**Problem to solve**
The answer should be a single number: how many lines of the entries below hold the word "data".
===== Exercise input =====
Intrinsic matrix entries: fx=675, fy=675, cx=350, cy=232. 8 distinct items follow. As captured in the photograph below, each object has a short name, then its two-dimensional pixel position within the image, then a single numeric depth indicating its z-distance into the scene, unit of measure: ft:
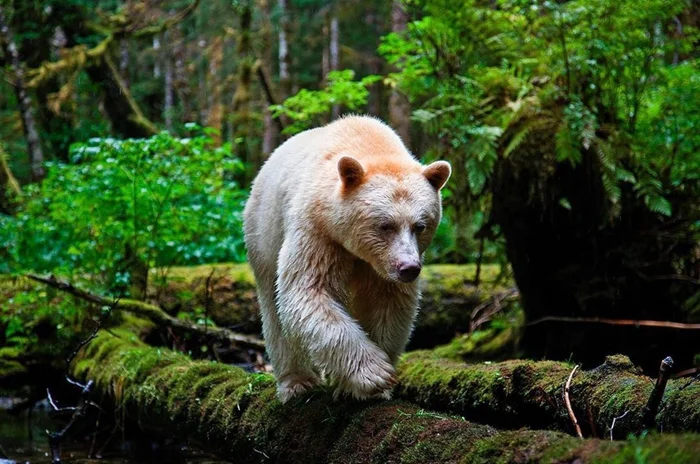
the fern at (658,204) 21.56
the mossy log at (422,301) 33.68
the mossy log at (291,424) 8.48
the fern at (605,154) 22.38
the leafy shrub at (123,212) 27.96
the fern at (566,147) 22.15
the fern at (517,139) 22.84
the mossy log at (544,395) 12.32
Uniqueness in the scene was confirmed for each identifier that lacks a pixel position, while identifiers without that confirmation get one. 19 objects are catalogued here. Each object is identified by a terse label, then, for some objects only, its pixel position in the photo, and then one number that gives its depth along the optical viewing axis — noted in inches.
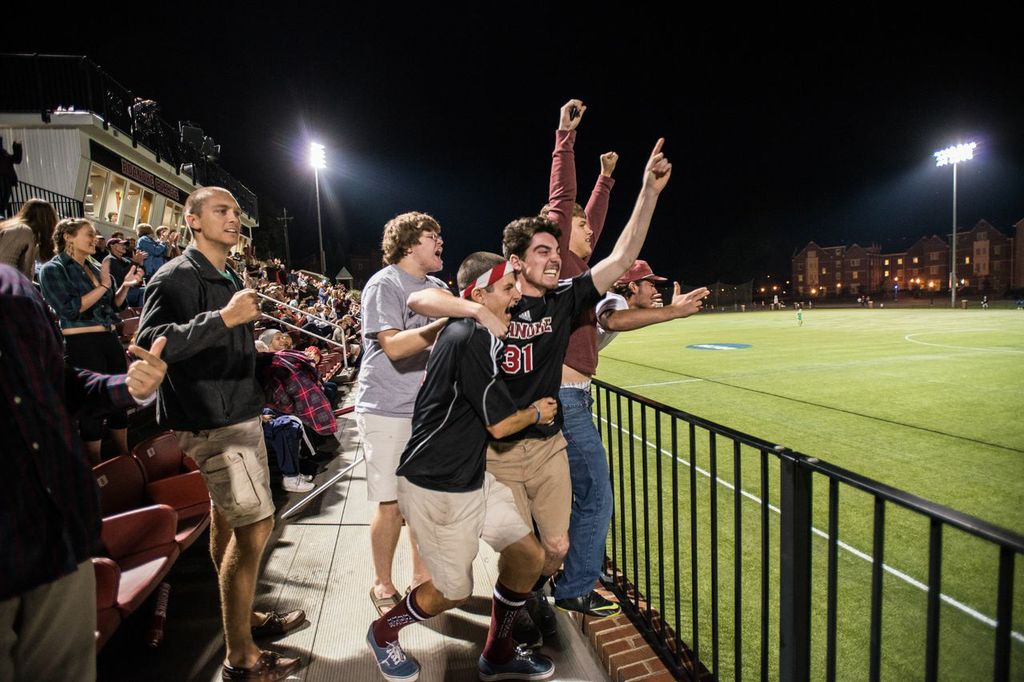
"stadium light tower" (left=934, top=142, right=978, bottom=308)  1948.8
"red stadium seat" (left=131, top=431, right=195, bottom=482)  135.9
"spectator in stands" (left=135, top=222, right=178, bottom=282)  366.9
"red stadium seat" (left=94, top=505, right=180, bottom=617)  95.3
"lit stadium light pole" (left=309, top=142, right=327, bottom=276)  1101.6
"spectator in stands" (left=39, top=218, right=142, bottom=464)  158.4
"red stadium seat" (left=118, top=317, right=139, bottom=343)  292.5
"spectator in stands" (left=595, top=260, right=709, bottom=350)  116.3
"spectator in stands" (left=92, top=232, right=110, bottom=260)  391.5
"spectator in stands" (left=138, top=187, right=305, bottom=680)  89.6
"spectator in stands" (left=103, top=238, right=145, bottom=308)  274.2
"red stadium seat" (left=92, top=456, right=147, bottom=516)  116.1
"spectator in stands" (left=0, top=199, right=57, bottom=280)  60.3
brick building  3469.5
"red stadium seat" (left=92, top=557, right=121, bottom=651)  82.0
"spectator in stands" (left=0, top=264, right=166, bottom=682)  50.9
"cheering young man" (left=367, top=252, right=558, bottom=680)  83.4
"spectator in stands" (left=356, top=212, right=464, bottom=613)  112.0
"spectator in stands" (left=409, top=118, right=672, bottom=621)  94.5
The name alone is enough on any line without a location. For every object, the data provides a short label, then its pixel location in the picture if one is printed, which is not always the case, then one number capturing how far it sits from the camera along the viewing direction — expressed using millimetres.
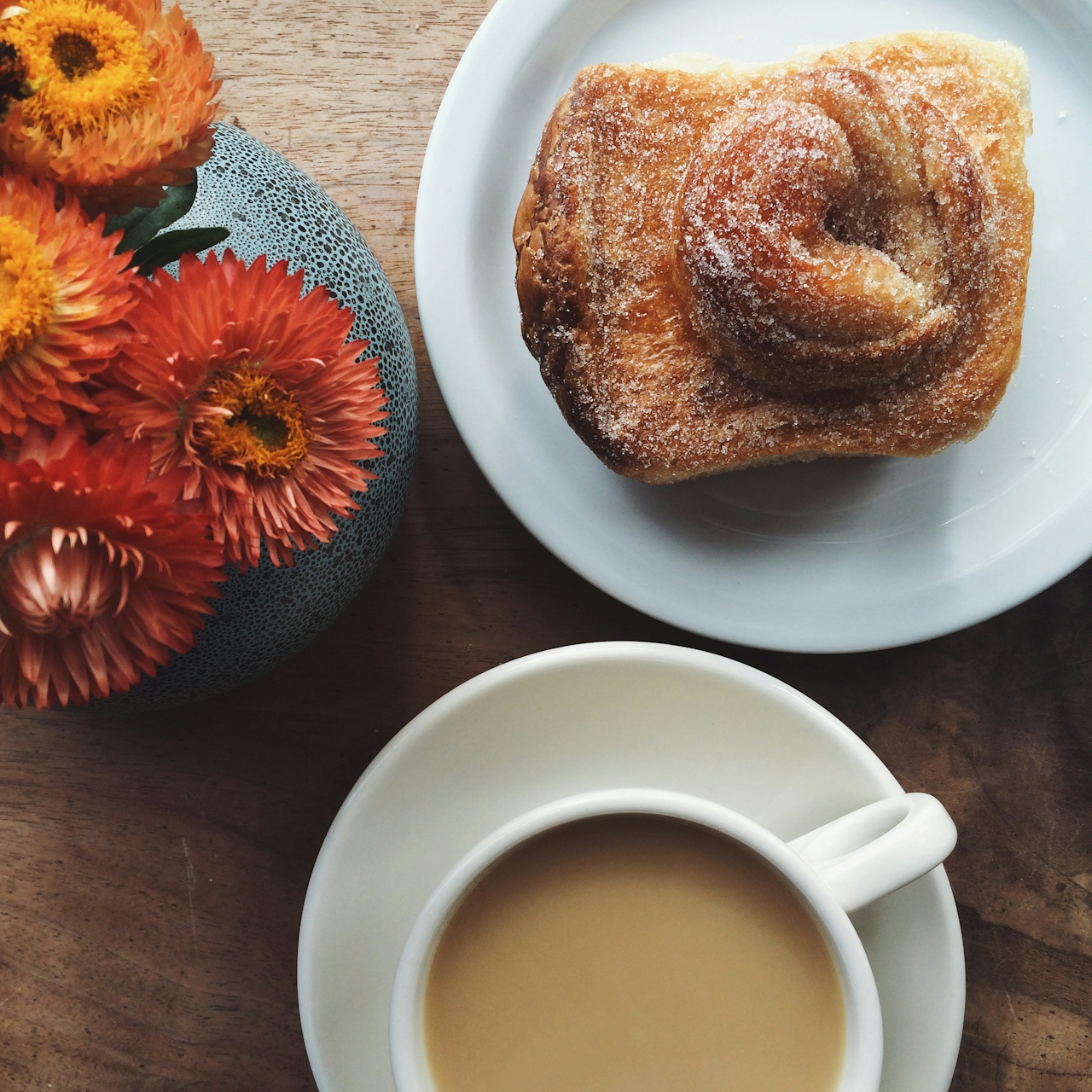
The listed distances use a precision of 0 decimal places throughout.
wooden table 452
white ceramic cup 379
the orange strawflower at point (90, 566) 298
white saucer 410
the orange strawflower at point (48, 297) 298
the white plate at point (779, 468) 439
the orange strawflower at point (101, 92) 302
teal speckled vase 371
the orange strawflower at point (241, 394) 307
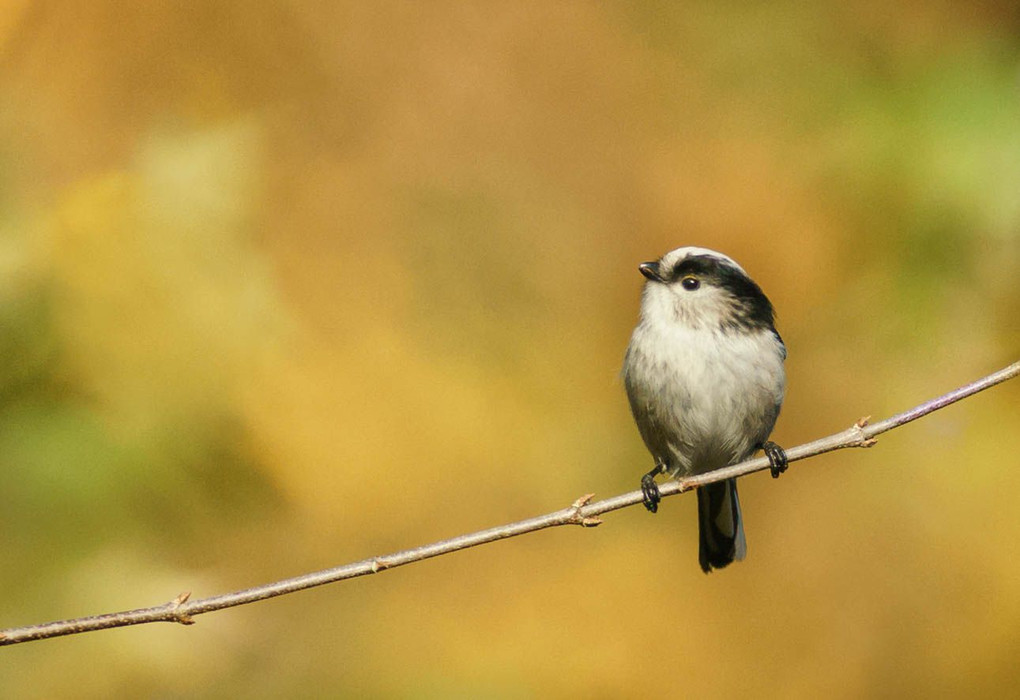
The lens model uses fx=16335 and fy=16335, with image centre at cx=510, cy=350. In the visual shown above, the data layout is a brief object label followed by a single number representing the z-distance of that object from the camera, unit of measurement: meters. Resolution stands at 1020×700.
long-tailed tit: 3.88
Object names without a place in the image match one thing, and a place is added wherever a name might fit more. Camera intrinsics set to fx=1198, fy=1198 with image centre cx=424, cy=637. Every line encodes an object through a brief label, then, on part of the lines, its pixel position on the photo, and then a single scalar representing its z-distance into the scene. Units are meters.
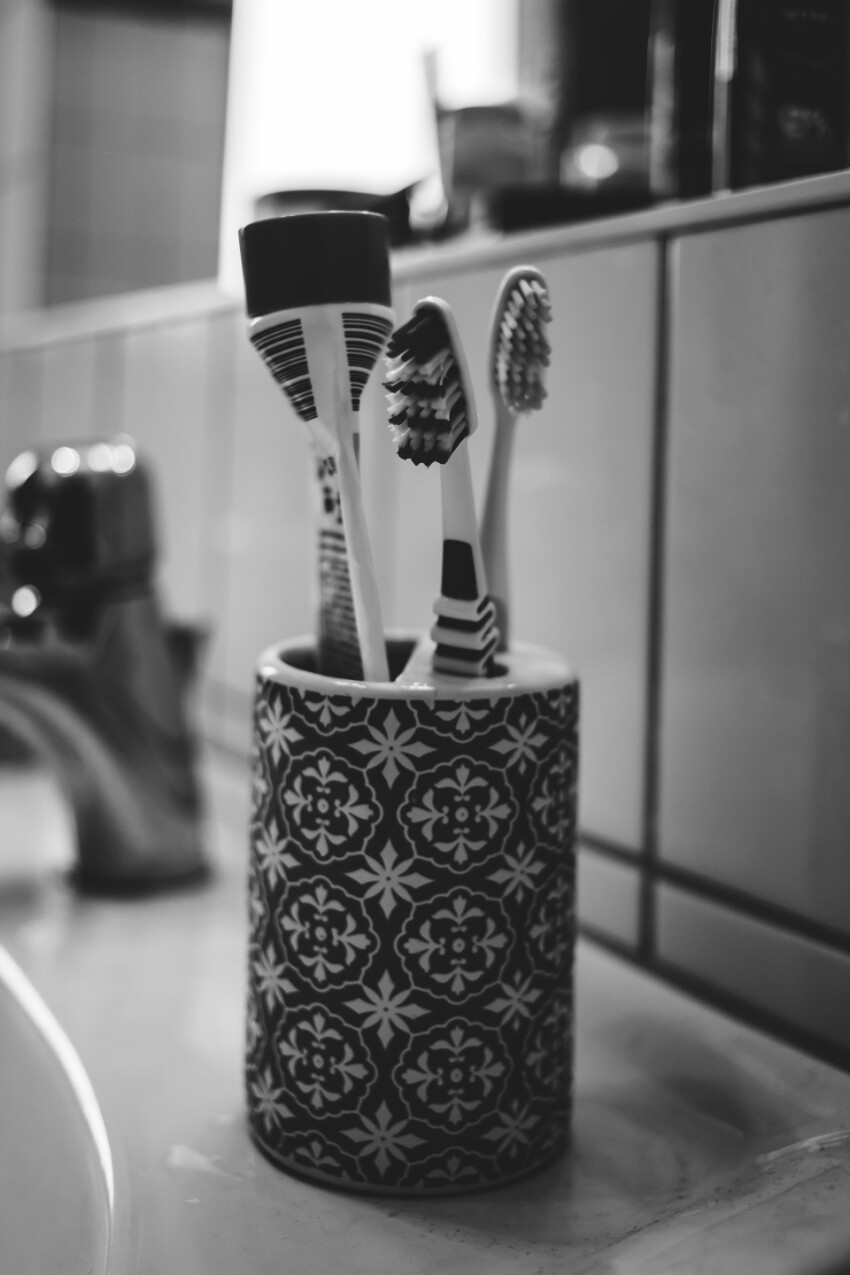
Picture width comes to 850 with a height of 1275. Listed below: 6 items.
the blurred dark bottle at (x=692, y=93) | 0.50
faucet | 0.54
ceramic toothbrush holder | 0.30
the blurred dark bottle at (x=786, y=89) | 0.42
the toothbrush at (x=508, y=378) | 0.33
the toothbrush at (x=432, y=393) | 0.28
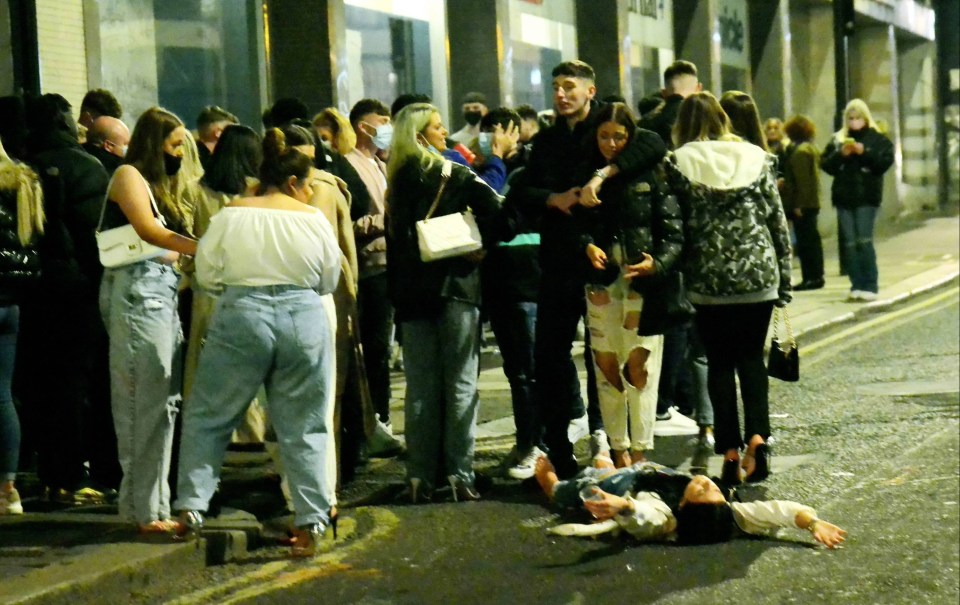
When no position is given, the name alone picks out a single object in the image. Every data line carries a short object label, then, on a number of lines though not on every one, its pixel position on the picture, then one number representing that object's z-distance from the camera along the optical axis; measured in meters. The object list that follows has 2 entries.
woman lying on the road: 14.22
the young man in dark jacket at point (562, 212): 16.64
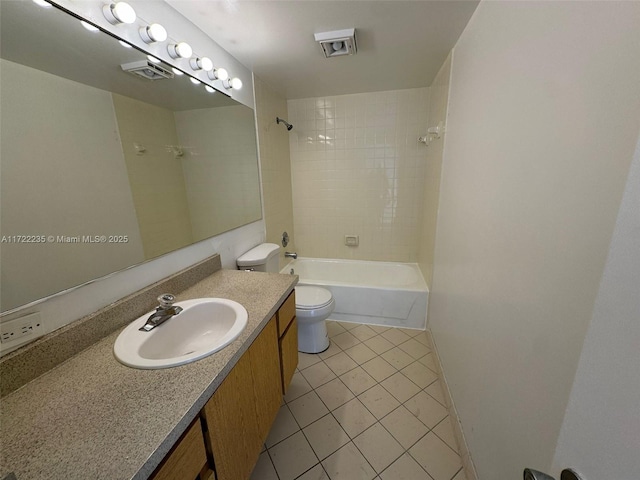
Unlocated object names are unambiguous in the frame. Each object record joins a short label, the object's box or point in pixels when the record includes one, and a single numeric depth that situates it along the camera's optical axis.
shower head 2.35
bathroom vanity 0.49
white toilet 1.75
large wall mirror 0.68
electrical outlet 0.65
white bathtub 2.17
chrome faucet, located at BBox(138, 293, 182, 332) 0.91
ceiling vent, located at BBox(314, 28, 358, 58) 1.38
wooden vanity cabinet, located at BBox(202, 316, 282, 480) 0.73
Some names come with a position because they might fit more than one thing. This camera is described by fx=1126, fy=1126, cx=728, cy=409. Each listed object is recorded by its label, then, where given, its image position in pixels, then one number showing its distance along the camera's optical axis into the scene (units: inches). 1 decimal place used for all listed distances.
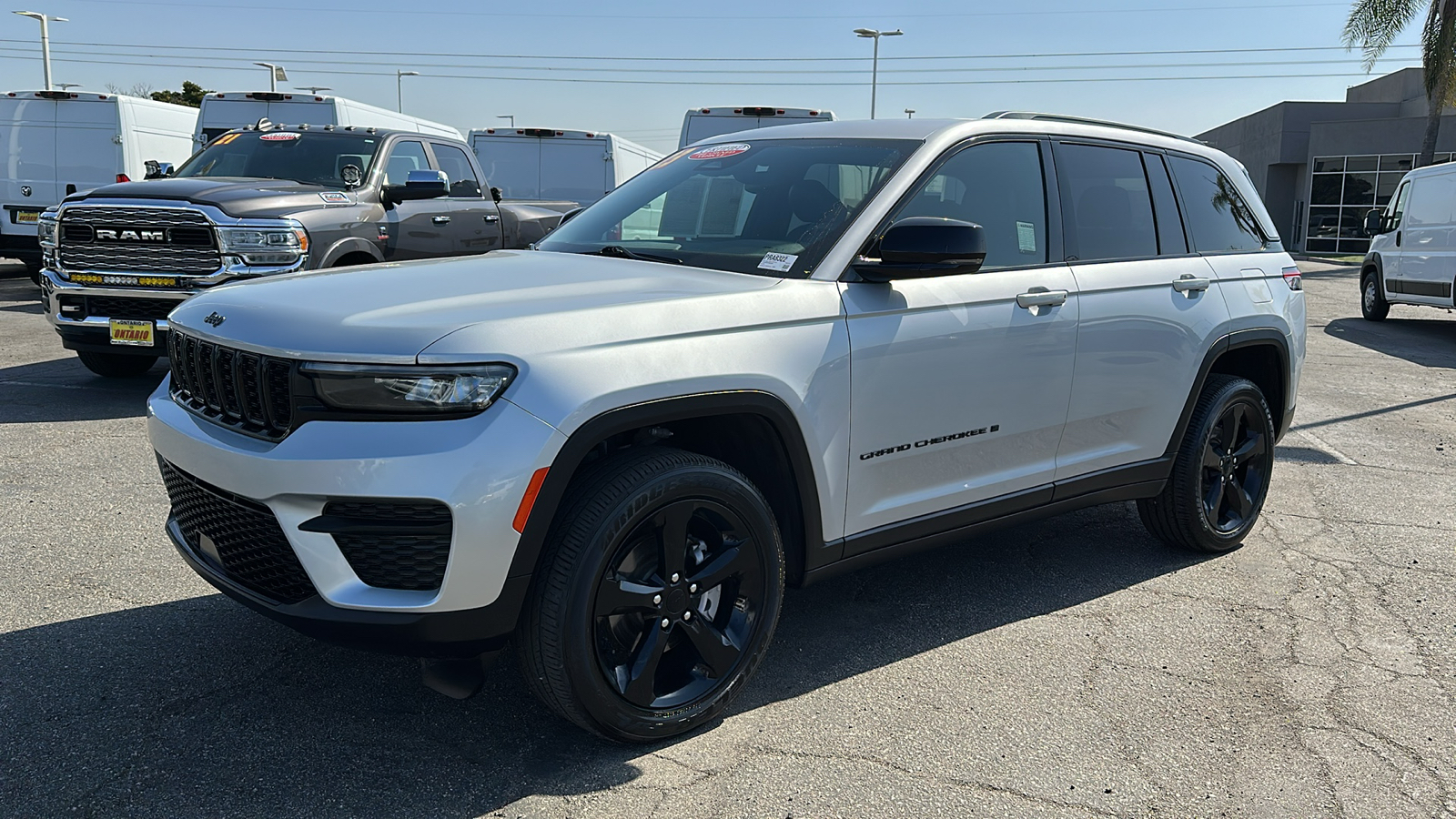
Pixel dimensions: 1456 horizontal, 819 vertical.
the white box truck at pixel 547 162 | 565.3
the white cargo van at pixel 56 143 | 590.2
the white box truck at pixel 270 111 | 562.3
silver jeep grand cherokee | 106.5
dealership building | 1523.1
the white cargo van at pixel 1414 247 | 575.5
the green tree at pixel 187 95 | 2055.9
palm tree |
=====
**Solution for this exercise**
3